TEXT: VOLKER K. BELGHAUS
Der Werkzeugkasten und der Akkuschrauber können getrost im Keller bleiben – genauso wie der Beutel mit der Inbusschlüssel-Sammlung vom Möbelskandinavier im Gewerbegebiet, die man schon längst entsorgt haben wollte. Für den Aufbau des Tisches »plug(n)ply I« sind derlei Hilfsmittel nicht nötig. Die vier einzelnen Elemente, die als Unterkonstruktion dienen, und die Tischplatte werden werkzeuglos und rasch zusammengesteckt; zwei straff gespannte, farbige Seile stabilisieren das Ganze. Alles ganz einfach – bisher haben sich lediglich zwei leicht überforderte Kunden bei »Stückwerk« zurückgemeldet, die mit der Konstruktion beim ersten Versuch nicht zurechtkamen.
Die Grundidee hinter »plug(n)ply I« entstammt einer Semesterarbeit der beiden Tischler und Designstudenten René Struttmann und Johannes Laue von der FH Dortmund. Aufgabe war die Entwicklung eines Tischgestells, die Struttmann und Laue mit der einfachen und doch ungewöhnlichen Seilkonstruktion lösten. Ihre Dozentin erkannte das Potenzial der Idee und bestärkte die beiden, mit ihrem Proto-Typ an die Öffentlichkeit zu gehen und ihn zu vermarkten. Sie meldeten mit »Stückwerk« ein Gewerbe an, das sich aber nicht als Tischlerei, sondern als Designbüro versteht und präsentierten »plug(n)ply I« im Frühjahr auf der »Designers Fair«-Messe während der Kölner »Passagen«. Die Indie-Möbelmesse spülte ihnen genau die richtige, design- und trend-affine Zielgruppe vor den Tisch – erste Kontakte wurden geknüpft, u.a. zur Online-Designplattform »Monoqi«, die nun auch die Möbel von »Stückwerk« vertreibt.
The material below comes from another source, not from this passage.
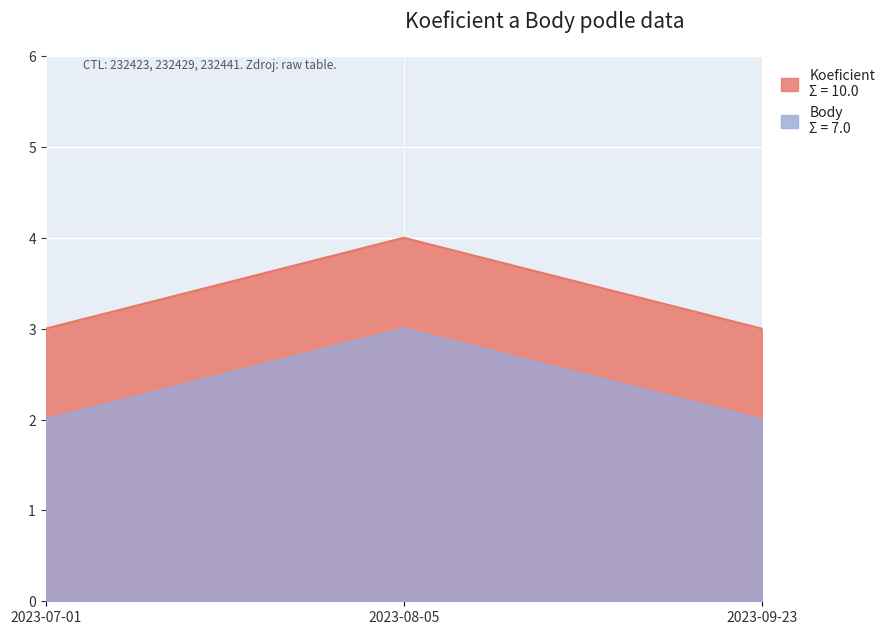

What is the difference between the Body values at 2023-08-05 and 2023-07-01?

1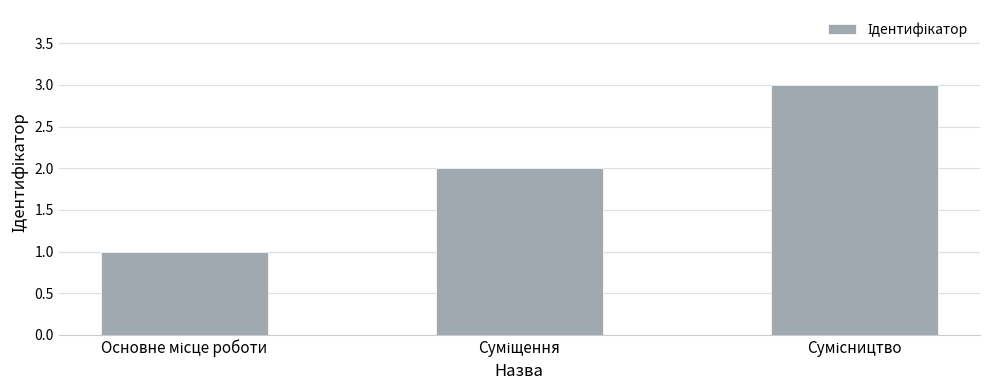

What is the average value?

2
»plug(n)ply I« wird aus schichtverleimtem Birkenholz gefertigt. Interessenten können sich den Tisch aus verschiedenen Komponenten zusammenstellen – so gibt es die Tischplatte in geölter Birke-Natur, aber auch in einer weiß beschichteten Ausführung. Auch die Seilschaft unter der Platte ist in verschiedenen Farben erhältlich, wie dem momentan schwer angesagten, blassen Mintgrün. Neben »plug(n)ply II«, einer kleineren Tischvariante mit ähnlichem Stecksystem, haben Struttmann und Laue mit »work(n)travel I« einen Schreibtisch entworfen, der zwar von der typischen Linienführung, den bogenförmigen Kanten und markant nach außen gestellten Tischbeinen, perfekt in die »Stückwerk«-Kollektion passt, aber einen gewaltigen Unterschied aufweist. Die Tischbeine stecken in vergleichsweise grobschlächtigen, pulverbeschichteten Verbindungselementen aus Stahlblech und sind darin mit dicken Schrauben fixiert. Was wie ein inkonsequenter Stilbruch wirkt, soll ein gestalterisches Statement sein: »Wir wollten damit bewusst einen Kontrast zu den bisherigen Entwürfen schaffen«, sagt René Struttmann. Zudem lässt sich bei »work(n)travel I« ein kleiner Teil der Schreibtischplatte herauslösen und als durchdachte Kabeldurchführung nutzen.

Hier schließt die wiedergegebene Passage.